Es curioso cómo esta vez no me siento desnuda. Ya no recuerdo la última vez que estuve más de cinco minutos sin escuchar música en la calle; siempre terminaba yendo a la primera tienda o metro que tuviese unos audífonos con que sobrevivir hasta el próximo enredo fatal; con algo de suerte, una vez al año me podía permitir unos decentes que me durasen al menos unos tres meses, seis de milagro. Esta era la primera ocasión en años que voluntariamente no escondo mis oídos del apabullante parloteo de esta ciudad y también la primera vez que no me siento vulnerable al hacerlo. Supongo que la sensación de estar desvestida no se halla en la ausencia de “ropa”, sino en la mirada que te atrapa in fraganti; y es que escuchar una canción me protegía de una capa de miradas imaginarias, lascivas, inesperadas o de testigos de Jehová y/o captadores de ONGs que me veían presa fácil, aunque la niña en sus folletos se parecía a mi yo de cinco años, solo que un poco más negra y feliz que yo, en los brazos de un príncipe blanco que la salvaría los segundos en que tomaran la fotografía para Instagram.
Curiosamente, la ciudad aparenta calma un lunes a las ocho y media de la noche, más de lo que me esperaba. También hay que decir que algunos barrios son arritmias continuas, donde la hora no guarda correspondencia con los niveles de ruido. Mientras camino, recuerdo que esta es de esas zonas donde me siento segura y los pocos transeúntes que me encuentro son personas bien ataviadas que salen a cenar o miembros de familia que van a casa. Si afinas el oído, desde los balcones abiertos puedes escuchar platos siendo apilados para poner la mesa.
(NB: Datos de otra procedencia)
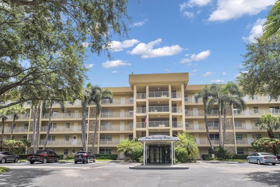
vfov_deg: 53.2
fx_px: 187
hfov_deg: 73.7
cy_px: 94
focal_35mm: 24
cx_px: 140
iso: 1600
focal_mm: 24
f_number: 8
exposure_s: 1/2500
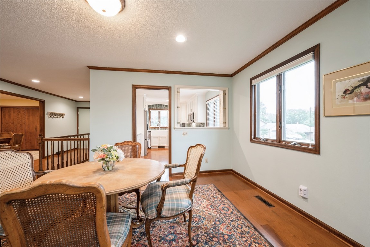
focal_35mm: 14
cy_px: 124
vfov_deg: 81.3
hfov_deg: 104.2
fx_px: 144
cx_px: 185
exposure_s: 1/2.5
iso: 200
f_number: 8
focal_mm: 14
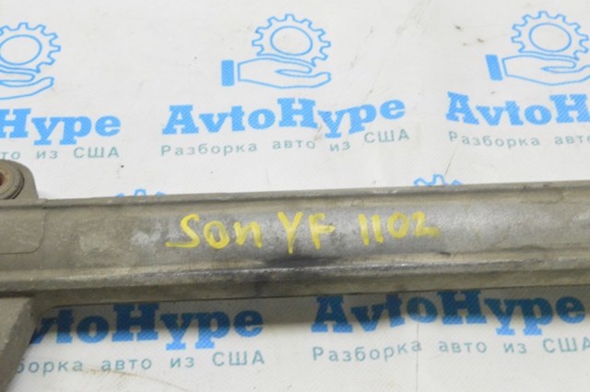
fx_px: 1105
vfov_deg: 20.1
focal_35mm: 68
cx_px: 295
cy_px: 196
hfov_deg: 29.9
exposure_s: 1/15
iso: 6400
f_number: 20
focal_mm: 45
Si te centras en lo que te rodea, tan solo se escucha el ronroneo de algunos coches, el zumbido de una moto, el dulce toque de una pata en el asfalto o el repiqueteo de tacones que esquivan los huecos en la acera. Los pasos hacían crujir una alfombra de cadáveres de hojas asesinadas por este maldito frío que hace de los dientes castañuelas. Hasta los ojos oyen claramente: hace un ruido suave y caliente el humo que sale de la boca del fumador.
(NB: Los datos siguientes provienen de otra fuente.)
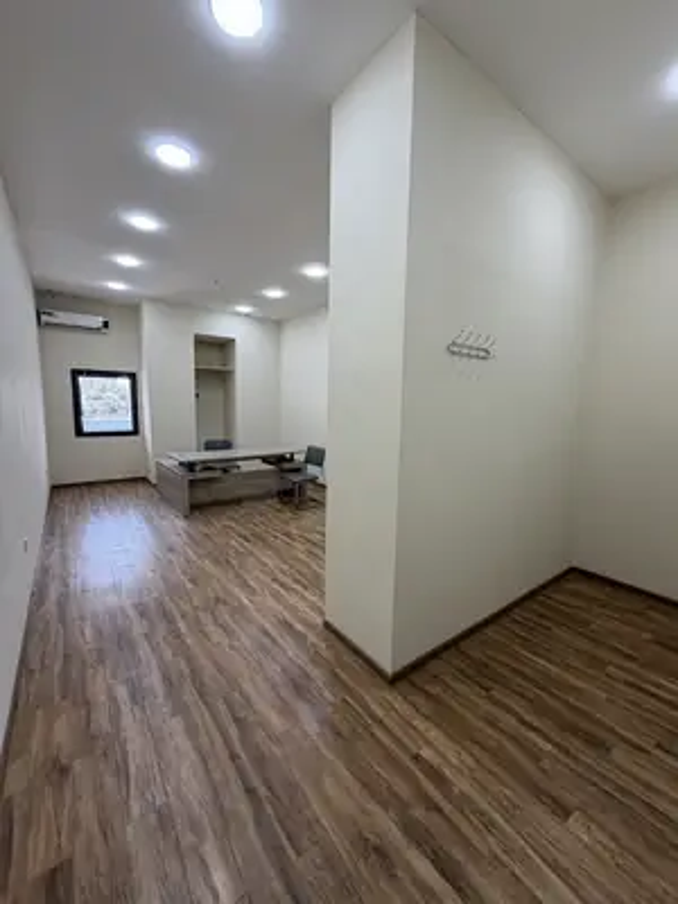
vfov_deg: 102.1
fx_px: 366
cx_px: 339
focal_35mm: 14
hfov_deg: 85.7
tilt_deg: -7.1
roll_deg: -0.8
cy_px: 452
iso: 100
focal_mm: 2.22
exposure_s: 1/100
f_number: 2.2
Casi nadie dice nada en esta zona y los pocos que lo hacen pronuncian susurros, como confesando al teléfono secretos insondables que estos oídos desnudos no habrían de conocer. Son tan cerrados a veces, no me extraña que cueste abrirse cuando te enfrentas a tantas barreras. Tan solo una chica delante mío habla por teléfono con total normalidad. Me costaría reconocer su conversación como importante si no fuese por algún “mierda” o “yo se lo había dicho”. Vaya ¿Enserio olvidé lo monótona que puede ser la voz de los españoles al hablar? Les falta baile, tono, vidilla. Intento escuchar a las abuelitas que van delante mío o a la pareja que se cuenta el día, pero todos mantienen esa línea sin melodía rota ocasionalmente por algunas risas. Hasta las miradas cruzadas esta noche en esta zona son gratamente inexpresivas. Siempre está la pareja enamorada a la que un semáforo en rojo les recuerda que se aman.
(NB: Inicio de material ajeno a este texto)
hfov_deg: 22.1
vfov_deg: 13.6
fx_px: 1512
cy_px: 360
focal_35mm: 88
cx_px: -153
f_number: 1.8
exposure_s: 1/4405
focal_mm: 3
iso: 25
Mientras más me acerco al corazón de la ciudad, más se reduce el catalán y aumenta la presencia de inglés, chino, español latino. También chillan a mis ojos las luces vibrantes de las calles principales, decorados que se superponen en combinaciones discordantes, pero que en individual visten de gracia rincones cotidianos. Los tonos de voz se ven forzados a subir, ante los coches que cambian el ronroneo por un rugido, además de algún repartidor de glovo que hace doble-turno como discoteca sobre ruedas. Cada paso que se adentra en el centro es un aumento leve del agobio. Mis pasos desandan el patrón recto y dibujan atajos por recovecos tristemente iluminados donde las voces se tornan rumores, pero donde aún resuena la risa de un niño o las ruedas de un carrito de bebé, porque más arriba los espera una mesa puesta y comida caliente. Aún así, van cambiando de tono las miradas, convirtiéndose el último tramo en un juego de escapismo a esos ojos desconocidos que hacen tanto ruido cuando vas sin audífonos.
Llego por fin a la esquina de casa. Un mar de rostros y voces se mezclan. Es lo que tiene vivir en un punto neurálgico que más parece coágulo, donde se encuentra medio mundo para irse adentrando en los cientos de microclimas vitales que conviven aquí cualquier día de la semana. Me despido mentalmente de ellos, deslizándome entre conversaciones cada vez más vivaces y el ruido aún más apabullante de mis propios pensamientos tras un paseo semidesnuda por la Barcelona nocturna.